EXERCISE
Below is a block of entries; repeat exactly the lines starting at the line that contains "Page size: 2001x1125." and ending at the line that contains "List each element's type and", both included.

MATERIAL FOR THIS TASK
——————

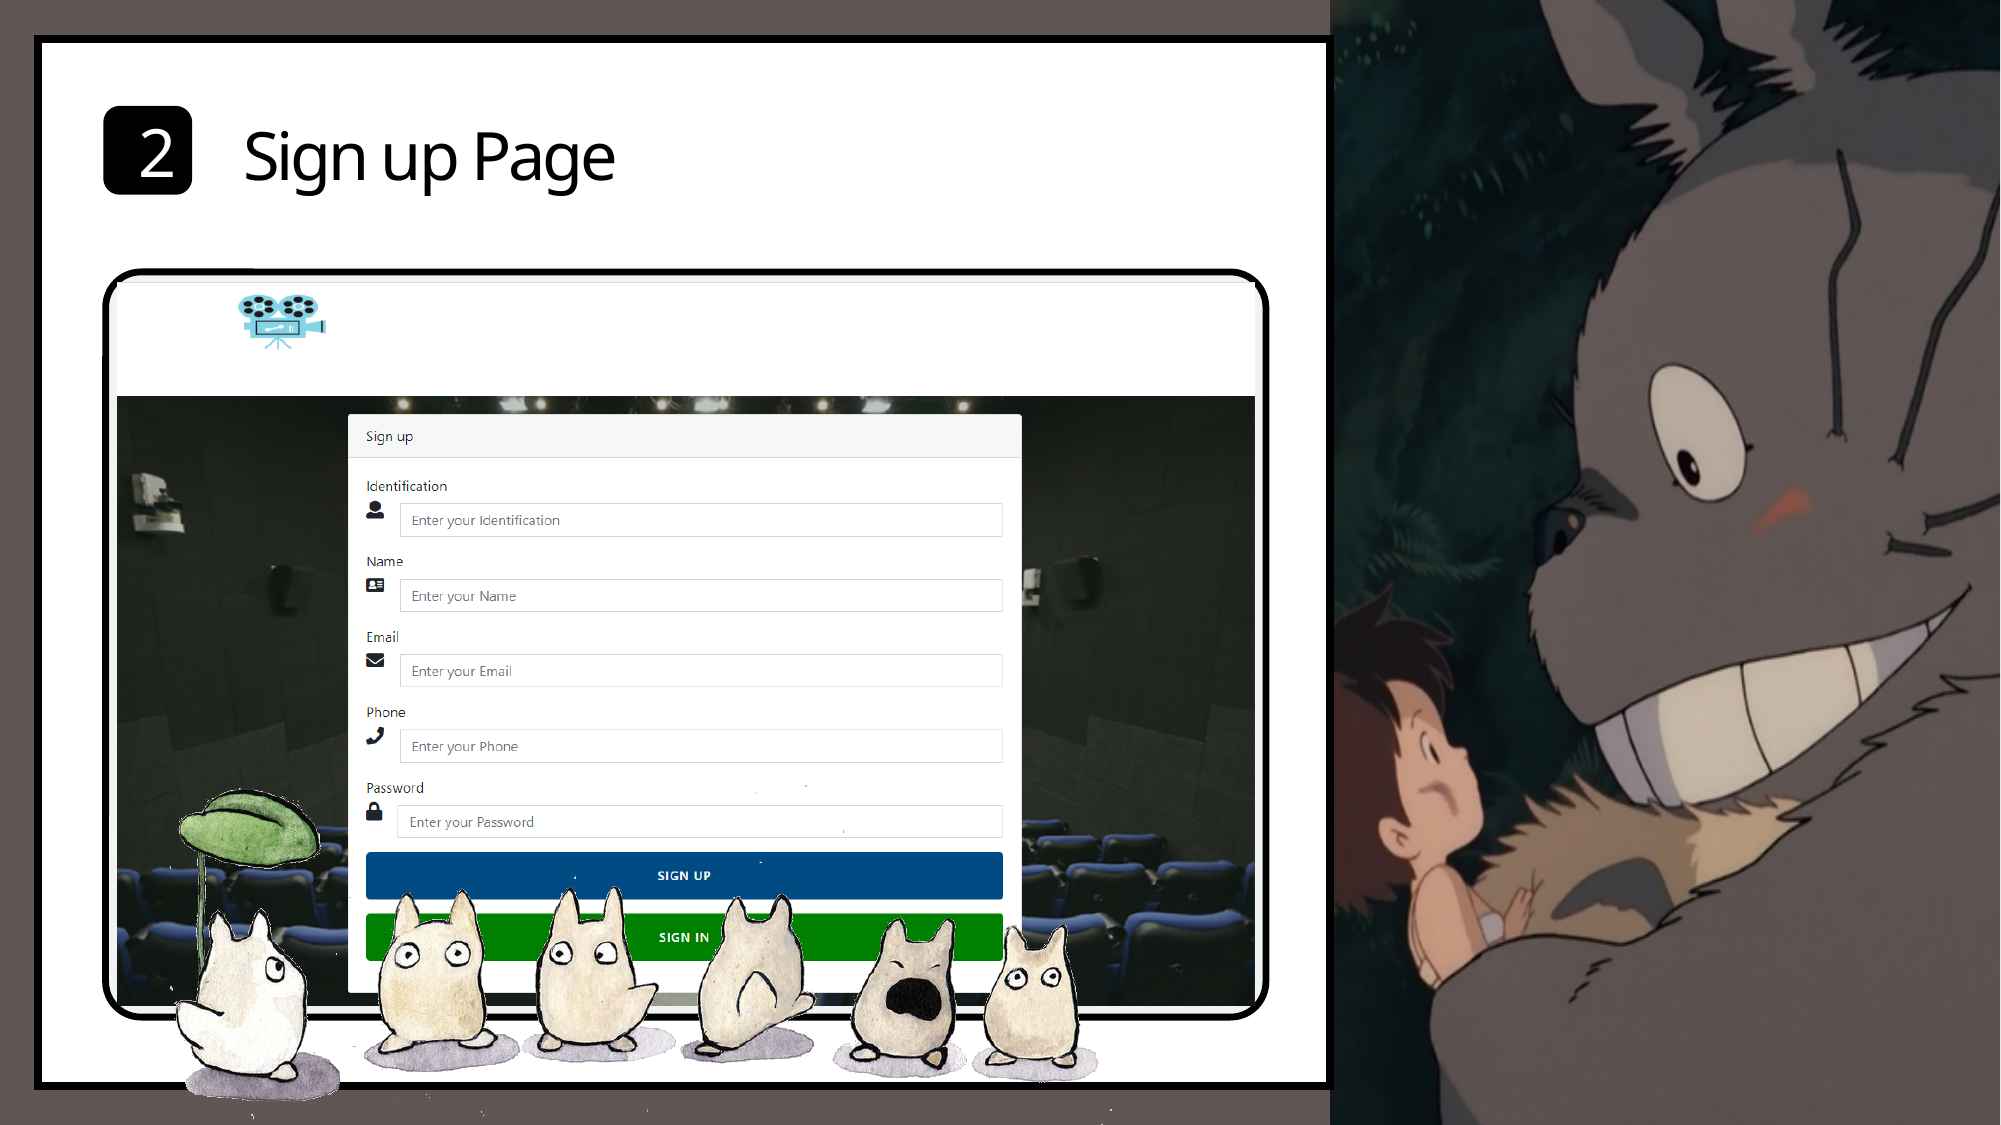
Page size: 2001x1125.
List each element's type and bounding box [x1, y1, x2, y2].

——————

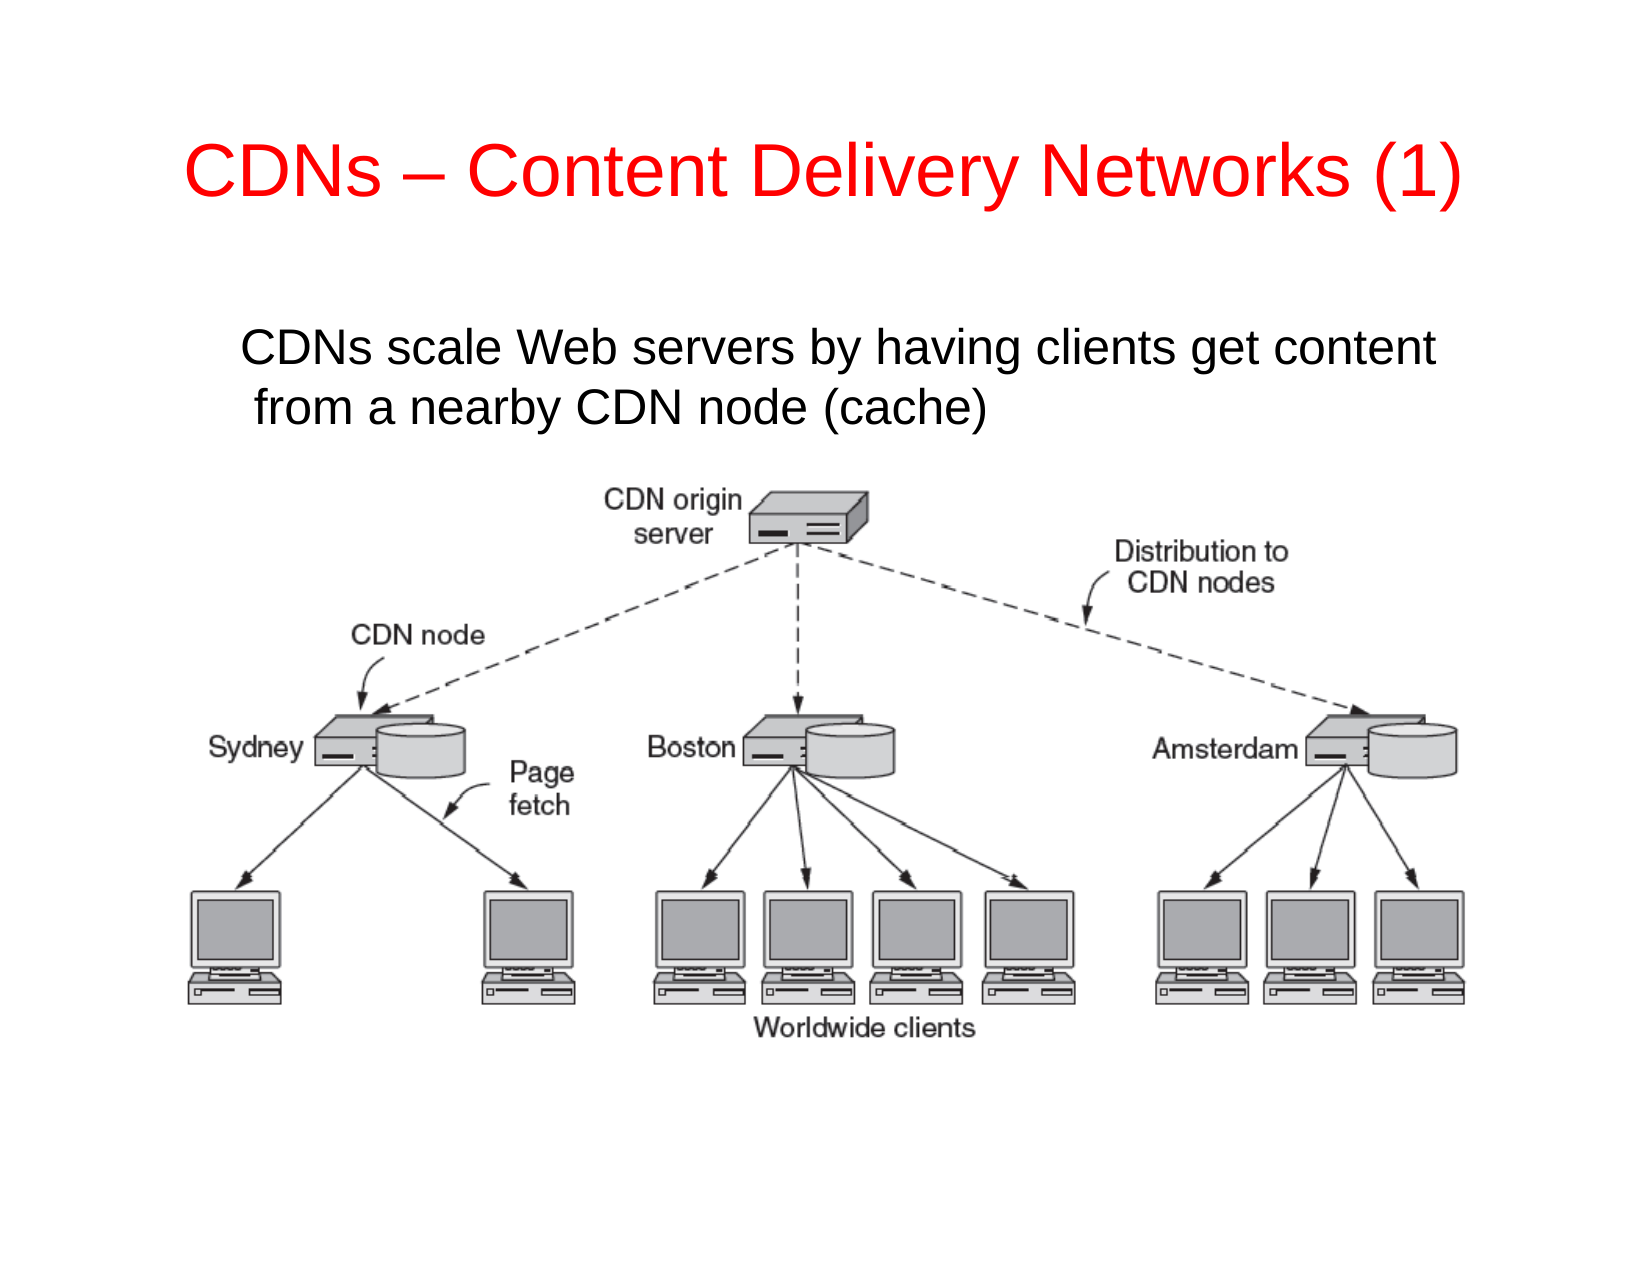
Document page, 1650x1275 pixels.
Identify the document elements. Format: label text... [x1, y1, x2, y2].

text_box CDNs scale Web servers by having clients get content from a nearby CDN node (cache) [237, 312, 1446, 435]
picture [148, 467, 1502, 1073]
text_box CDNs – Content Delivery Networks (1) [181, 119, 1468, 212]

——————

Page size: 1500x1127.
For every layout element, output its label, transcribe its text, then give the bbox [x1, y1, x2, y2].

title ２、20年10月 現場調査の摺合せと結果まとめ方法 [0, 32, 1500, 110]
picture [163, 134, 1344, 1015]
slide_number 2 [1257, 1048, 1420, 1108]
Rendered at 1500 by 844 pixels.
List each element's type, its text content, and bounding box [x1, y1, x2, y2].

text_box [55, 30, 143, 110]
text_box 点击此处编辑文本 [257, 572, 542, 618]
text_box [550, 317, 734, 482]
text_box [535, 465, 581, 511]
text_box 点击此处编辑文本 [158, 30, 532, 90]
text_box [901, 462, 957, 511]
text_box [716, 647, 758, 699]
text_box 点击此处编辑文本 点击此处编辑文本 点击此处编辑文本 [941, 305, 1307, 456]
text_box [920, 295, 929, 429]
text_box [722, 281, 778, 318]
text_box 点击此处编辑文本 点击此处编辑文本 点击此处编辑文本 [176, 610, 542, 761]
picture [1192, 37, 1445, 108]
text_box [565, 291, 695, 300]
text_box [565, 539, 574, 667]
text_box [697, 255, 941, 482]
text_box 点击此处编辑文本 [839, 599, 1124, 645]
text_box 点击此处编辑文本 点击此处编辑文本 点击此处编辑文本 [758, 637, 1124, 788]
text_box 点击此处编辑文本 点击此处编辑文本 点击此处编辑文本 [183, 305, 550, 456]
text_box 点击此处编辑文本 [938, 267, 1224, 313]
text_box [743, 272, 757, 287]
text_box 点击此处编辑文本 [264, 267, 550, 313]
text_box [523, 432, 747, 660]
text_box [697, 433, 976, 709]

——————

SOLUTION TO THE EXERCISE
Page size: 2001x1125.
List each element's type and bounding box [x1, y1, x2, y2].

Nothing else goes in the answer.